Scrivener’s word count of my novel says it has 149,000 words and I was fairly sure it should not have jumped that high. So I compiled it to MS Word docx file and ran a word count inside that document and it came up with a word count of 130.000 which is closer to what I suspect is…any ideas?
19,000 words sounds like there’s a large chunk of extraneous material – research notes? a previous draft? – in the count somewhere.
I unchecked the include in compile boxes in research trash etc…
Where specifically are you seeing the erroneous count? Scrivener will show statistics in a variety of places.
I remember a discussion either here or in the old NaNoWriMo forums — before they changed to using Discourse — about the differences between Word and other products (including Scrivener) word count because these were not the same. Can’t recall the exact details but one of the programs counts hyphenated words as two distinct words and others count these as one word. In work in excess of 130,000 words these alternative ways of counting can amount to large discrepancies.
The best place to check for accuracy is the Project ▸ Statistics...

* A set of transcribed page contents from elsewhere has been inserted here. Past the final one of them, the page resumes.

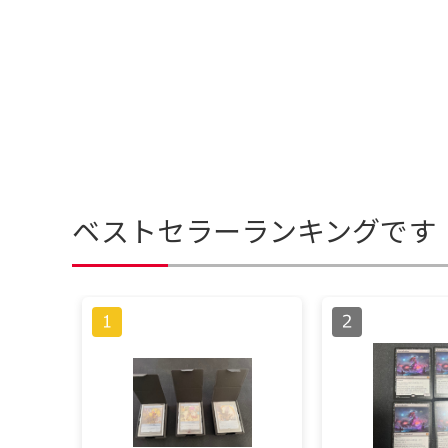
ベストセラーランキングです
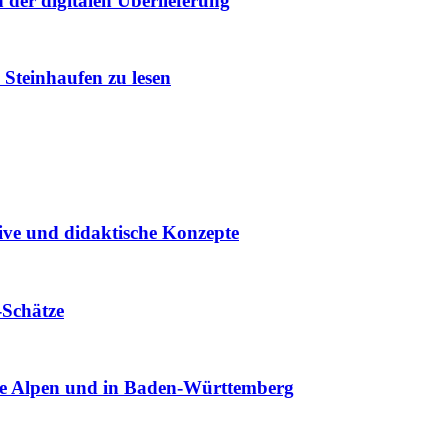
der digitalen Überlieferung
 Steinhaufen zu lesen
ive und didaktische Konzepte
-Schätze
ie Alpen und in Baden-Württemberg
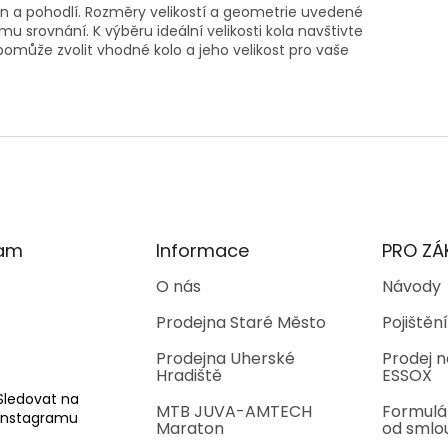
kon a pohodlí. Rozměry velikostí a geometrie uvedené
u srovnání. K výběru ideální velikosti kola navštivte
může zvolit vhodné kolo a jeho velikost pro vaše
ram
Informace
PRO ZÁ
O nás
Návody
Prodejna Staré Město
Pojištění
Prodejna Uherské
Prodej n
Hradiště
ESSOX
Sledovat na
MTB JUVA-AMTECH
Formulá
Instagramu
Maraton
od smlo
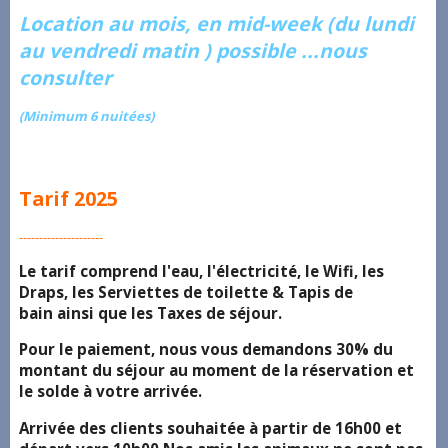
Location au mois, en mid-week (du lundi
au vendredi matin ) possible ...nous
consulter
(Minimum 6 nuitées)
Tarif 2025
---------------------
Le tarif comprend l'eau, l'électricité, le Wifi, les
Draps, les Serviettes de toilette & Tapis de
bain ainsi que les Taxes de séjour.
Pour le paiement, nous vous demandons 30% du
montant du séjour au moment de la réservation et
le solde à votre arrivée.
Arrivée des clients souhaitée à partir de 16h00 et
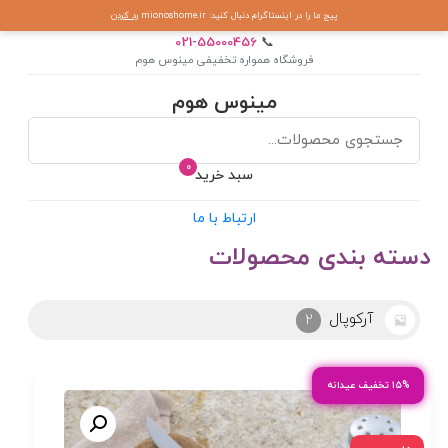
پیج ما را در اینستاگرام دنبال کنید: mionoshome.ir
رد کردن
021-55000456
📞
فروشگاه همواره تخفیفی مینوس هوم
مینوس هوم
0
سبد خرید
ارتباط با ما
دسته بندی محصولات
آرکوپال
2
۱۵% تخفیف عیدانه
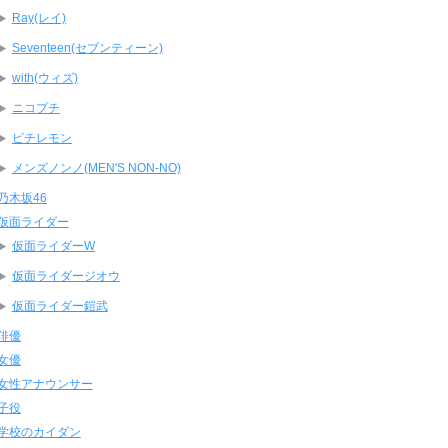
Ray(レイ)
Seventeen(セブンティーン)
with(ウィズ)
ニコプチ
ピチレモン
メンズノンノ(MEN'S NON-NO)
乃木坂46
仮面ライダー
仮面ライダーW
仮面ライダージオウ
仮面ライダー鎧武
俳優
女優
女性アナウンサー
子役
学校のカイダン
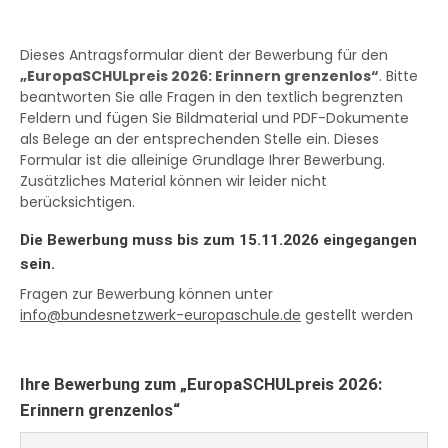
Dieses Antragsformular dient der Bewerbung für den
„EuropaSCHULpreis 2026: Erinnern grenzenlos“
. Bitte
beantworten Sie alle Fragen in den textlich begrenzten
Feldern und fügen Sie Bildmaterial und PDF-Dokumente
als Belege an der entsprechenden Stelle ein. Dieses
Formular ist die alleinige Grundlage Ihrer Bewerbung.
Zusätzliches Material können wir leider nicht
berücksichtigen.
Die Bewerbung muss bis zum 15.11.2026 eingegangen
sein.
Fragen zur Bewerbung können unter
info@bundesnetzwerk-europaschule.de
gestellt werden
Ihre Bewerbung zum „EuropaSCHULpreis 2026:
Erinnern grenzenlos“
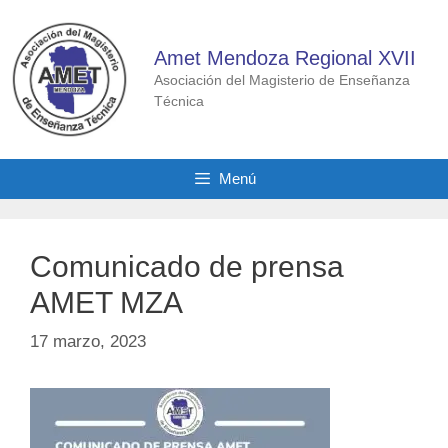
Saltar
al
Amet Mendoza Regional XVII
contenido
Asociación del Magisterio de Enseñanza
Técnica
Menú
Comunicado de prensa
AMET MZA
17 marzo, 2023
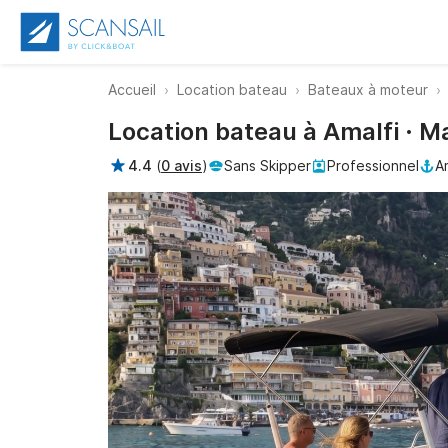
Accueil
Location bateau
Bateaux à moteur
Location bateau à Amalfi · M
4.4
(
0 avis
)
Sans Skipper
Professionnel
A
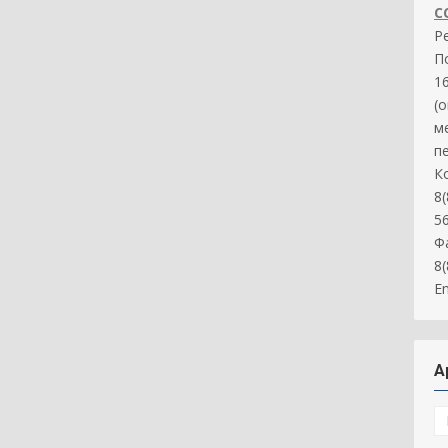
С
Р
П
16
(
м
п
К
8(
5
Ф
8
Em
А
А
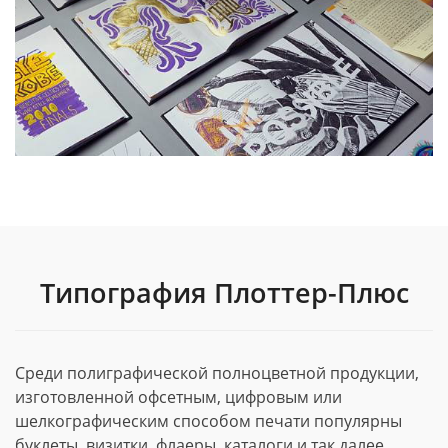
Типография Плоттер-Плюс
Среди полиграфической полноцветной продукции,
изготовленной офсетным, цифровым или
шелкографическим способом печати популярны
буклеты, визитки, флаеры, каталоги и так далее.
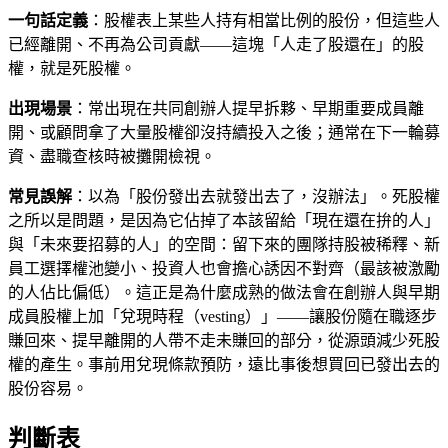
一句話定義
：股權表上某些人持有相當比例的股份，但這些人
已經離開、不再為公司貢獻——這塊「人走了股還在」的股
權，就是死股權。
出現場景
：常出現在共同創辦人提早拆夥、早期重要成員離
開、或顧問拿了大量股權卻沒持續投入之後；通常在下一輪募
資、盡職查核時被攤開檢視。
常見誤解
：以為「股份發出去就發出去了，沒辦法」。死股權
之所以是問題，是因為它佔掉了本該留給「現在還在拚的人」
與「未來要招募的人」的空間：留下來的團隊持股被稀釋、新
員工選擇權池變小、投資人也會擔心誘因不對齊（最該被激勵
的人佔比偏低）。這正是為什麼成熟的做法會在創辦人與早期
成員股權上加「兌現時程（vesting）」——讓股份隨在職逐步
賺回來、提早離開的人帶不走未賺回的部分，從源頭減少死股
權的產生。事前用兌現條款預防，遠比事後想買回已發出去的
股份容易。
判斷表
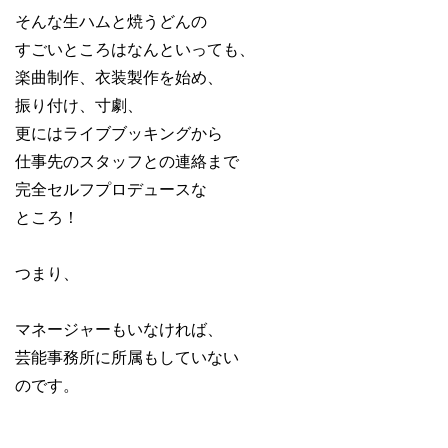
そんな生ハムと焼うどんの
すごいところはなんといっても、
楽曲制作、衣装製作を始め、
振り付け、寸劇、
更にはライブブッキングから
仕事先のスタッフとの連絡まで
完全セルフプロデュースな
ところ！
つまり、
マネージャーもいなければ、
芸能事務所に所属もしていない
のです。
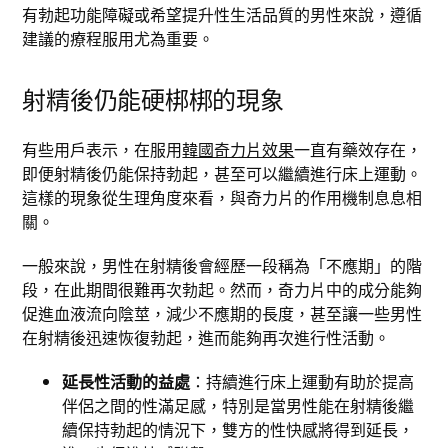
有勃起功能障礙或希望提升性生活品質的男性來說，遵循
建議的療程服用尤為重要。
射精後仍能硬梆梆的現象
有些用戶表示，在服用
韓國奇力片效果
一直有藥效存在，
即便射精後仍能保持勃起，甚至可以繼續進行床上運動。
這樣的現象從生理角度來看，與奇力片的作用機制息息相
關。
一般來說，男性在射精後會經歷一段稱為「不應期」的階
段，在此期間很難再次勃起。然而，奇力片中的成分能夠
促進血液流向陰莖，減少不應期的長度，甚至讓一些男性
在射精後迅速恢復勃起，進而能夠再次進行性活動。
延長性活動的益處
：持續進行床上運動有助於提高
伴侶之間的性滿足感，特別是當男性能在射精後繼
續保持勃起的情況下，雙方的性快感將得到延長，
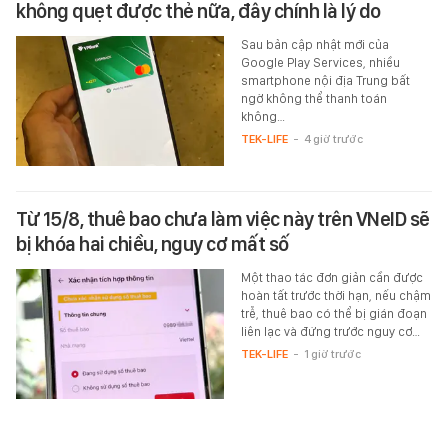
không quẹt được thẻ nữa, đây chính là lý do
Sau bản cập nhật mới của
Google Play Services, nhiều
smartphone nội địa Trung bất
ngờ không thể thanh toán
không…
TEK-LIFE
-
4 giờ trước
Từ 15/8, thuê bao chưa làm việc này trên VNeID sẽ
bị khóa hai chiều, nguy cơ mất số
Một thao tác đơn giản cần được
hoàn tất trước thời hạn, nếu chậm
trễ, thuê bao có thể bị gián đoạn
liên lạc và đứng trước nguy cơ…
TEK-LIFE
-
1 giờ trước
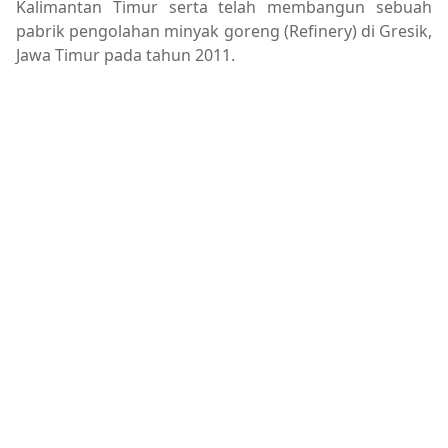
Kalimantan Timur serta telah membangun sebuah
pabrik pengolahan minyak goreng (Refinery) di Gresik,
Jawa Timur pada tahun 2011.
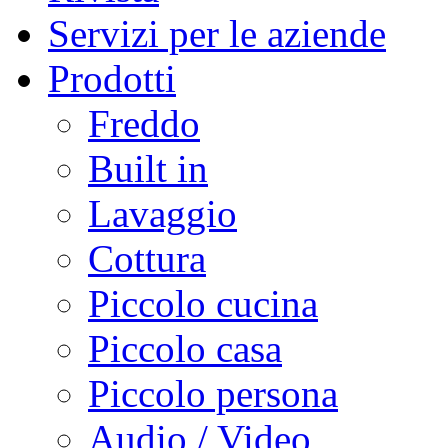
Servizi per le aziende
Prodotti
Freddo
Built in
Lavaggio
Cottura
Piccolo cucina
Piccolo casa
Piccolo persona
Audio / Video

menu command, which in fact runs a quick and dirty plain-text compile in the background to make sure everything is excluded/included that should be (such as headings, footnotes, removing comments, etc.).
All other statistics are estimates, and can be wild estimates depending on how you work. For example I use a lot of inline annotations, and tend to keep full notes as whole sections in the Draft folder, with their Include in Compile checkmark disabled of course. Thus the common advice I see people give, of using Scrivenings mode to build a combined count in the footer bar, would almost always be hilariously inaccurate for me.
Statistics though—that cuts out all the notation fat and adds in the <$include>
tags I use, deletes styled text where requested, and so on. In theory the number it comes up with should be very close to what I would get if I dropped the compiled output back into the binder and checked the footer bar.
Have you tried that? That might tell you more about whether it is a problem with which tool is being used, or settings within it, than using another program’s word counter (for the reasons noted above, there is no universal definition of a “word”).